→ Work instruction
Copy out the text of every entry below line for line, keeping each word, accent and line break unchanged.

→ Provided records
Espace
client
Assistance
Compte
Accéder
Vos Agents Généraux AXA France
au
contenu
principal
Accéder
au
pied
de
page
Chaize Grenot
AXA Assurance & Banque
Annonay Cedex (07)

→ Exercise response
Espace
client
Assistance
Compte
Accéder
Vos Agents Généraux AXA France
au
contenu
principal
Accéder
au
pied
de
page
Chaize Grenot
AXA Assurance & Banque
Annonay Cedex (07)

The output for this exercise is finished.